**Directive**
Exact copies of the line with "Data generation was" and of all lines after it through the end of the entries are required, and no other lines.

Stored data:
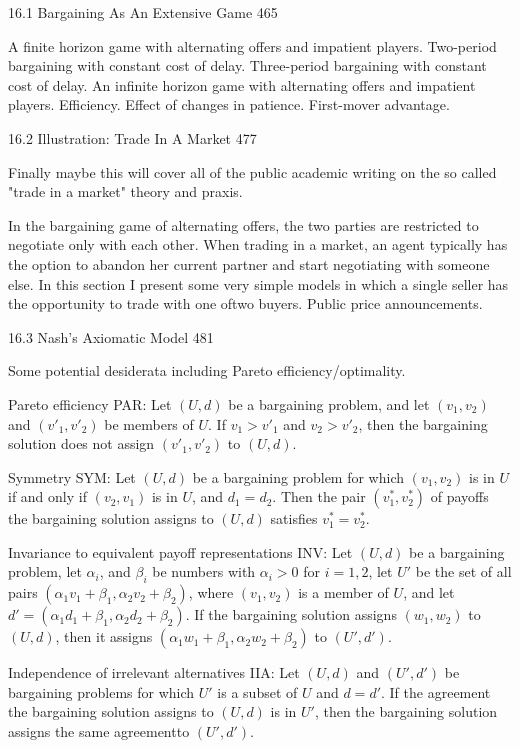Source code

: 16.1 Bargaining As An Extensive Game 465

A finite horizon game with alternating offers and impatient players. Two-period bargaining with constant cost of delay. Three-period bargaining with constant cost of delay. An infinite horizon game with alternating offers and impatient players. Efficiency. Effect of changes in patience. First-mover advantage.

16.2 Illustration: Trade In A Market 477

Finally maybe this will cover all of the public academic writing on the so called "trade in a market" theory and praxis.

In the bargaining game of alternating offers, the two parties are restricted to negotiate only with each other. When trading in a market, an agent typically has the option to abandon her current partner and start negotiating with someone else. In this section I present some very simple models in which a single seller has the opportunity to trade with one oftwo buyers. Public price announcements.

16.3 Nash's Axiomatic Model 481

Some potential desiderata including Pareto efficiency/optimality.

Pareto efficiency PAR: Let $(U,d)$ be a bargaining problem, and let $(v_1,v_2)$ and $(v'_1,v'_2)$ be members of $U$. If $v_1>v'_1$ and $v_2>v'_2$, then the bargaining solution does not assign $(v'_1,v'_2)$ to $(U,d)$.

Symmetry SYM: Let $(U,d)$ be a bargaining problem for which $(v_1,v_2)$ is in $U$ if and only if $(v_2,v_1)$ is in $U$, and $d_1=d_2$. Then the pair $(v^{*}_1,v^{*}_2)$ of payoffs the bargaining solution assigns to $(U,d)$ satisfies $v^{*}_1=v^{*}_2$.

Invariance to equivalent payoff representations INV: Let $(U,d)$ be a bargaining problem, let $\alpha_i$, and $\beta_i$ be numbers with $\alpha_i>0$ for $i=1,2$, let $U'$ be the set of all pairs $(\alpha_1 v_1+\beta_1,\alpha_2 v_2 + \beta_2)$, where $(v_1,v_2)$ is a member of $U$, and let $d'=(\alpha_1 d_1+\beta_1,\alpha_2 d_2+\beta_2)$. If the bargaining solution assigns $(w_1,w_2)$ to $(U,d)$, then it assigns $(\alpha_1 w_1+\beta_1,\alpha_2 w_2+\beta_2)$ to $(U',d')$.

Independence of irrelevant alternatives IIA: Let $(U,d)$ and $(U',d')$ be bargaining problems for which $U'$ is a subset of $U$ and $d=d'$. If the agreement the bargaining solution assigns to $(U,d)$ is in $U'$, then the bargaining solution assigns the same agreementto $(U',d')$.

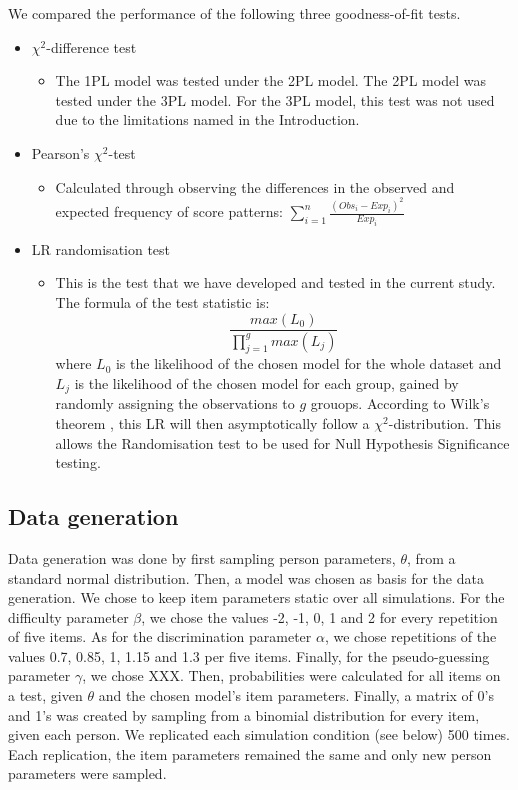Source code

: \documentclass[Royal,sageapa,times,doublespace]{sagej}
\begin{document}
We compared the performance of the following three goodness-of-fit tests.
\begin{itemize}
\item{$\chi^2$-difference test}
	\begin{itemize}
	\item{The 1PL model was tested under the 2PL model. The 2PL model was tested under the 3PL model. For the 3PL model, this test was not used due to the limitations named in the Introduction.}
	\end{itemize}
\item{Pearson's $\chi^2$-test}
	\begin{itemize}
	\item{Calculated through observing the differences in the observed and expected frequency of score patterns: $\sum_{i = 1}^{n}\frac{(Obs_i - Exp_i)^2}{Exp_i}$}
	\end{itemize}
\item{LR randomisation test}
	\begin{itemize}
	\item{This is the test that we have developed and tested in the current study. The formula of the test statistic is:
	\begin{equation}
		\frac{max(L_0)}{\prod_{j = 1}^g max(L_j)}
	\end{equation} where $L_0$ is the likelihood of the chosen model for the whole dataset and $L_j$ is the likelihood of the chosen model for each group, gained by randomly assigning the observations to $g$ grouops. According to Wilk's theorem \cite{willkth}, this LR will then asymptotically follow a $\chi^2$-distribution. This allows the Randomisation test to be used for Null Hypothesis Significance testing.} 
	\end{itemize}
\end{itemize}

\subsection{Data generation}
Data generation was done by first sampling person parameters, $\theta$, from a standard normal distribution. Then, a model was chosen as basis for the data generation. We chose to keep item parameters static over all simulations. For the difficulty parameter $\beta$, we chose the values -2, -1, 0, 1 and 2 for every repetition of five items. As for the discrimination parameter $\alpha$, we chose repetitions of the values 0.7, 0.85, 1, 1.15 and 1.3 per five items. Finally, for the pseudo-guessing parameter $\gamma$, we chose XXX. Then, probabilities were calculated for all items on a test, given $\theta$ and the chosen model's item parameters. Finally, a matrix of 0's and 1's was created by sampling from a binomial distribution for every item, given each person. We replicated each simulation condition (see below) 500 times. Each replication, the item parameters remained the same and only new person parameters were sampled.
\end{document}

**Answer**
Data generation was done by first sampling person parameters, $\theta$, from a standard normal distribution. Then, a model was chosen as basis for the data generation. We chose to keep item parameters static over all simulations. For the difficulty parameter $\beta$, we chose the values -2, -1, 0, 1 and 2 for every repetition of five items. As for the discrimination parameter $\alpha$, we chose repetitions of the values 0.7, 0.85, 1, 1.15 and 1.3 per five items. Finally, for the pseudo-guessing parameter $\gamma$, we chose XXX. Then, probabilities were calculated for all items on a test, given $\theta$ and the chosen model's item parameters. Finally, a matrix of 0's and 1's was created by sampling from a binomial distribution for every item, given each person. We replicated each simulation condition (see below) 500 times. Each replication, the item parameters remained the same and only new person parameters were sampled.
\end{document}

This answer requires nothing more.